For Wales, this Nations League opener was always going to be tantamount to a character-building exercise to warm up for their biggest game in 64 years and an impressive showing in Wroclaw despite defeat by Poland provided a welcome takeaway days before their World Cup playoff final.
Rob Page unapologetically admitted that he named an experimental team with one eye on the Sunday showdown in Cardiff, a game that has crept up in the rear-view mirror.
Wales led through Jonny Williams’s second goal for his country, a fine strike from 20 yards, but the Poland substitutes Jakub Kaminski and Karol Swiderski reversed the scoring to secure the hosts’ victory.
Page said it would have been mad to jeopardise any of Wales’s key men and so Gareth Bale, Aaron Ramsey, Joe Allen and Ben Davies were present in the dressing room before and after the game but rested altogether with the bigger picture in mind.
“I made sure they were in the changing room,” the Wales manager said. “They’re a massive influence on that group and I wanted them in there. Even at half-time I wanted them to be a part of it and they were the first ones through the door at the end.
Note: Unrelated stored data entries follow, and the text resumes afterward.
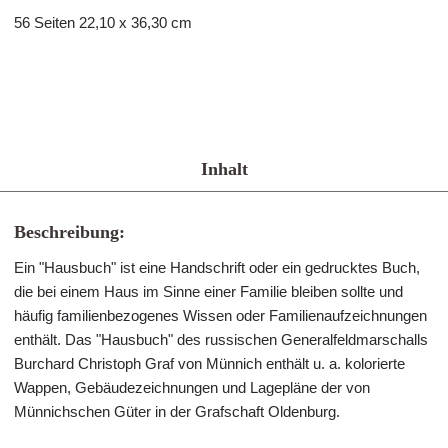
56 Seiten 22,10 x 36,30 cm
Inhalt
Beschreibung:
Ein "Hausbuch" ist eine Handschrift oder ein gedrucktes Buch,
die bei einem Haus im Sinne einer Familie bleiben sollte und
häufig familienbezogenes Wissen oder Familienaufzeichnungen
enthält. Das "Hausbuch" des russischen Generalfeldmarschalls
Burchard Christoph Graf von Münnich enthält u. a. kolorierte
Wappen, Gebäudezeichnungen und Lagepläne der von
Münnichschen Güter in der Grafschaft Oldenburg.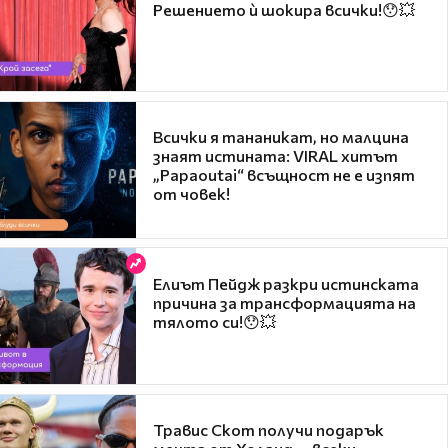
Решението ѝ шокира всички!😯💥
Всички я тананикат, но малцина
знаят истината: VIRAL хитът
„Papaoutai“ всъщност не е изпят
от човек!
Елиът Пейдж разкри истинската
причина за трансформацията на
тялото си!😯💥
Травис Скот получи подарък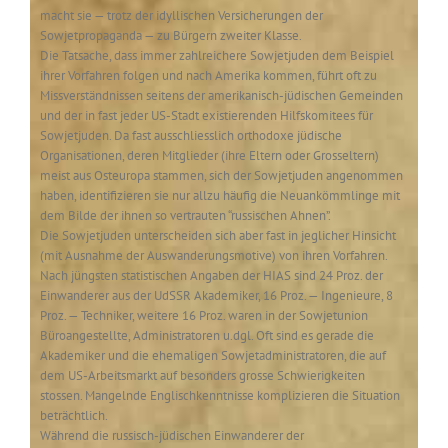
macht sie — trotz der idyllischen Versicherungen der
Sowjetpropaganda — zu Bürgern zweiter Klasse.
Die Tatsache, dass immer zahlreichere Sowjetjuden dem Beispiel
ihrer Vorfahren folgen und nach Amerika kommen, führt oft zu
Missverständnissen seitens der amerikanisch-jüdischen Gemeinden
und der in fast jeder US-Stadt existierenden Hilfskomitees für
Sowjetjuden. Da fast ausschliesslich orthodoxe jüdische
Organisationen, deren Mitglieder (ihre Eltern oder Grosseltern)
meist aus Osteuropa stammen, sich der Sowjetjuden angenommen
haben, identifizieren sie nur allzu häufig die Neuankömmlinge mit
dem Bilde der ihnen so vertrauten “russischen Ahnen”.
Die Sowjetjuden unterscheiden sich aber fast in jeglicher Hinsicht
(mit Ausnahme der Auswanderungsmotive) von ihren Vorfahren.
Nach jüngsten statistischen Angaben der HIAS sind 24 Proz. der
Einwanderer aus der UdSSR Akademiker, 16 Proz. — Ingenieure, 8
Proz. — Techniker, weitere 16 Proz. waren in der Sowjetunion
Büroangestellte, Administratoren u.dgl. Oft sind es gerade die
Akademiker und die ehemaligen Sowjetadministratoren, die auf
dem US-Arbeitsmarkt auf besonders grosse Schwierigkeiten
stossen. Mangelnde Englischkenntnisse komplizieren die Situation
beträchtlich.
Während die russisch-jüdischen Einwanderer der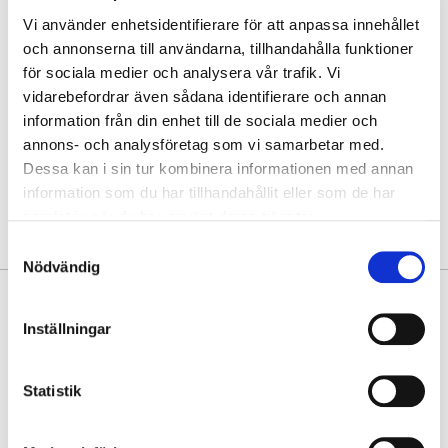
Hämta i butik
Vi använder enhetsidentifierare för att anpassa innehållet
och annonserna till användarna, tillhandahålla funktioner
Hitta varan i butik
för sociala medier och analysera vår trafik. Vi
vidarebefordrar även sådana identifierare och annan
information från din enhet till de sociala medier och
30 dagars öppet köp
annons- och analysföretag som vi samarbetar med.
Fri frakt vid köp över 999 kr
Dessa kan i sin tur kombinera informationen med annan
Snabb leverans med Postnord
information som du har tillhandahållit eller som de har
samlat in när du har använt deras tjänster.
Samtyckesval
Nödvändig
PRODUKTINFORMATION
Inställningar
Upptäck en cityryggsäck som förenar exklusiv känsla med smart
funktionalitet - tillverkad i mjukt buffelkalvskinn från The Monte. Den
eleganta designen och genomtänkta detaljerna gör den till ett
Statistik
självklart val för både vardag och resa.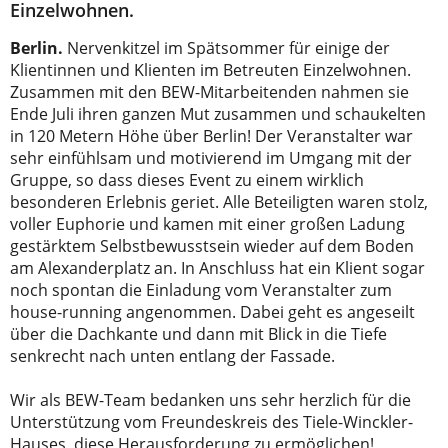
Einzelwohnen.
Berlin.
Nervenkitzel im Spätsommer für einige der
Klientinnen und Klienten im Betreuten Einzelwohnen.
Zusammen mit den BEW-Mitarbeitenden nahmen sie
Ende Juli ihren ganzen Mut zusammen und schaukelten
in 120 Metern Höhe über Berlin! Der Veranstalter war
sehr einfühlsam und motivierend im Umgang mit der
Gruppe, so dass dieses Event zu einem wirklich
besonderen Erlebnis geriet. Alle Beteiligten waren stolz,
voller Euphorie und kamen mit einer großen Ladung
gestärktem Selbstbewusstsein wieder auf dem Boden
am Alexanderplatz an. In Anschluss hat ein Klient sogar
noch spontan die Einladung vom Veranstalter zum
house-running angenommen. Dabei geht es angeseilt
über die Dachkante und dann mit Blick in die Tiefe
senkrecht nach unten entlang der Fassade.
Wir als BEW-Team bedanken uns sehr herzlich für die
Unterstützung vom Freundeskreis des Tiele-Winckler-
Hauses, diese Herausforderung zu ermöglichen!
I didn’t need to risk Aaron, Gareth, Ben, Joe, there was no benefit in that whatsoever.”
Williams’s strike was a beauty, a dart-like finish from the edge of the box that flew into the top corner. Kaminski guided in his first Poland goal with 72 minutes on the clock before Swiderski feasted on the scraps after Robert Lewandowski’s shot was deflected.
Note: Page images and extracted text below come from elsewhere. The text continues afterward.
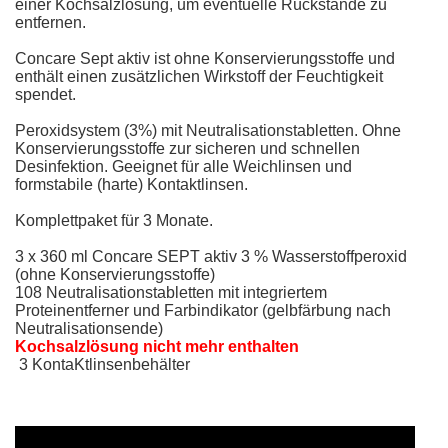
einer Kochsalzlösung, um eventuelle Rückstände zu
entfernen.
Concare Sept aktiv ist ohne Konservierungsstoffe und
enthält einen zusätzlichen Wirkstoff der Feuchtigkeit
spendet.
Peroxidsystem (3%) mit Neutralisationstabletten. Ohne
Konservierungsstoffe zur sicheren und schnellen
Desinfektion. Geeignet für alle Weichlinsen und
formstabile (harte) Kontaktlinsen.
Komplettpaket für 3 Monate.
3 x 360 ml Concare SEPT aktiv 3 % Wasserstoffperoxid
(ohne Konservierungsstoffe)
108 Neutralisationstabletten mit integriertem
Proteinentferner und Farbindikator (gelbfärbung nach
Neutralisationsende)
Kochsalzlösung nicht mehr enthalten
3 KontaKtlinsenbehälter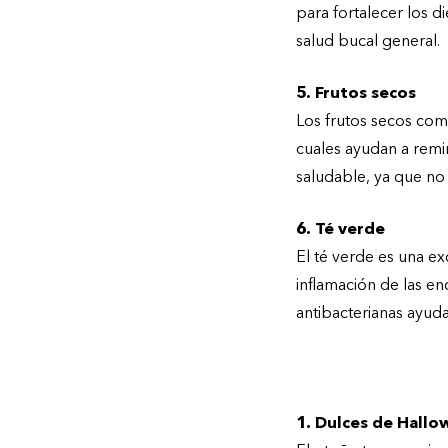
para fortalecer los 
salud bucal general.
5. Frutos secos
Los frutos secos como
cuales ayudan a remi
saludable, ya que no
6. Té verde
El té verde es una ex
inflamación de las e
antibacterianas ayuda
Alimentos que de
1. Dulces de Hall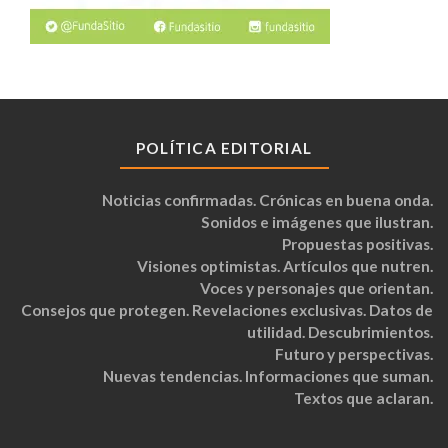
POLÍTICA EDITORIAL
Noticias confirmadas. Crónicas en buena onda.
Sonidos e imágenes que ilustran.
Propuestas positivas.
Visiones optimistas. Artículos que nutren.
Voces y personajes que orientan.
Consejos que protegen. Revelaciones exclusivas. Datos de
utilidad. Descubrimientos.
Futuro y perspectivas.
Nuevas tendencias. Informaciones que suman.
Textos que aclaran.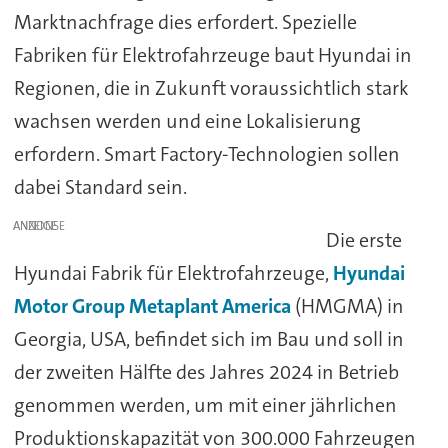
Marktnachfrage dies erfordert. Spezielle
Fabriken für Elektrofahrzeuge baut Hyundai in
Regionen, die in Zukunft voraussichtlich stark
wachsen werden und eine Lokalisierung
erfordern. Smart Factory-Technologien sollen
dabei Standard sein.
ANZEIGE
Die erste
Hyundai Fabrik für Elektrofahrzeuge,
Hyundai
Motor Group Metaplant America
(HMGMA) in
Georgia, USA, befindet sich im Bau und soll in
der zweiten Hälfte des Jahres 2024 in Betrieb
genommen werden, um mit einer jährlichen
Produktionskapazität von 300.000 Fahrzeugen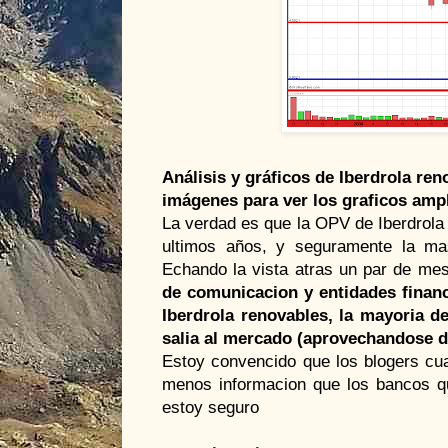
Análisis y gráficos de
Iberdrola
reno
imágenes para ver los
graficos
ampl
La verdad es que la
OPV
de
Iberdrola
ultimos
años, y seguramente la mas
Echando la vista
atras
un par de mes
de
comunicacion
y entidades finan
Iberdrola
renovables, la
mayoria
d
salia al mercado (aprovechandose d
Estoy convencido que los
blogers
cua
menos
informacion
que los bancos qu
estoy seguro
“We took the lead against a very good Polish team and I thought we deserved a point,” Page said. “The second goal was scrappy; it’s taken two deflections, it falls to him four yards out, of course he’s going to score.”
The nature of the Wales lineup meant a mismatch was inevitable and there was none bigger than Chris Gunter, a free agent after leaving Charlton Athletic of League One, being asked to cope with Lewandowski, the Bayern Munich striker who wants to join Barcelona after reaching a verbal agreement with the Spanish club.
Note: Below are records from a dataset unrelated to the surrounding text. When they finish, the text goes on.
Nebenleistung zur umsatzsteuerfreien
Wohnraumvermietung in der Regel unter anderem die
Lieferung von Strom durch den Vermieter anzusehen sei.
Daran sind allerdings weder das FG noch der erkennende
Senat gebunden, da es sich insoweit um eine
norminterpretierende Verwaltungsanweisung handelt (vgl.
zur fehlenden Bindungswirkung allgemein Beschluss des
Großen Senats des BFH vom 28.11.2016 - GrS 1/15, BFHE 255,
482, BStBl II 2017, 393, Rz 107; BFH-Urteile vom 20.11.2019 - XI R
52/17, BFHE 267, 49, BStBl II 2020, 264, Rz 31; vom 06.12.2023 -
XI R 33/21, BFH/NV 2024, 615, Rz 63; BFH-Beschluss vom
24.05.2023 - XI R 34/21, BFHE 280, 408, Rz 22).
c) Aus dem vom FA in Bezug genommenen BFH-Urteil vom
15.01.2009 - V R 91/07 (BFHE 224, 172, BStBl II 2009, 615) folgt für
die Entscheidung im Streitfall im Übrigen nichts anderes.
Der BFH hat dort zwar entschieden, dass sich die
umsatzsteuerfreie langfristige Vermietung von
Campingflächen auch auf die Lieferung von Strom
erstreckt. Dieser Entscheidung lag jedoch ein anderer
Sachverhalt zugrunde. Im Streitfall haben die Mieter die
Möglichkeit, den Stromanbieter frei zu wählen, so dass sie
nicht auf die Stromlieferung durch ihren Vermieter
Gunter, who became the first male to win 100 caps for Wales last year, captained his country and played on the right side of a three-man defence. The Ipswich wing-back Wes Burns made his senior debut on the left flank and Williams, who spent last season in League Two with Swindon, operated behind Kieffer Moore and Daniel James.
The goalkeeper Danny Ward made a sprawling save to deny Lewandowski on 21 minutes after Poland’s record goalscorer, this his 130th cap, melted the Wales defence with a surging run that began with nutmegging Dylan Levitt on halfway and then bamboozling Chris Mepham before being invited to shoot.
Poland passed up another chance five minutes before half-time, Adam Buksa failing to connect inside the box. But Wales were bright and boisterous, typified by Burns smacking a volley goalwards from Williams’s neat teed cross. James also dropped a shot wide of a post and before the break he wriggled clear inside the box but could not locate Moore.
James and Moore, the only outfield starters with a realistic chance of beginning the match on Sunday, played only the first half, as did Ward, who last month made his first Premier League start for Leicester almost four years after joining the club, before being replaced by Wayne Hennessey, another player in the 100-club. Another former Liverpool goalkeeper, Kamil Grabara, now of Copenhagen, made his senior debut for Poland, who were without Aston Villa’s Matty Cash and Napoli’s Arkadiusz Milik through injury.
How do Wales set about preparing for what will be the biggest game of most of their careers? “We want to keep the environment exactly the same,” Page said. “There’s nothing different about how we’re going to plan, how we’re going to train. We don’t need to create that added pressure. We don’t need it, we don’t want it. We thrive on occasions like this; we’ve done it in the past and so it’s ‘if it ain’t broke, don’t fix it’. We’ll be throwing everything we’ve got into winning that game.”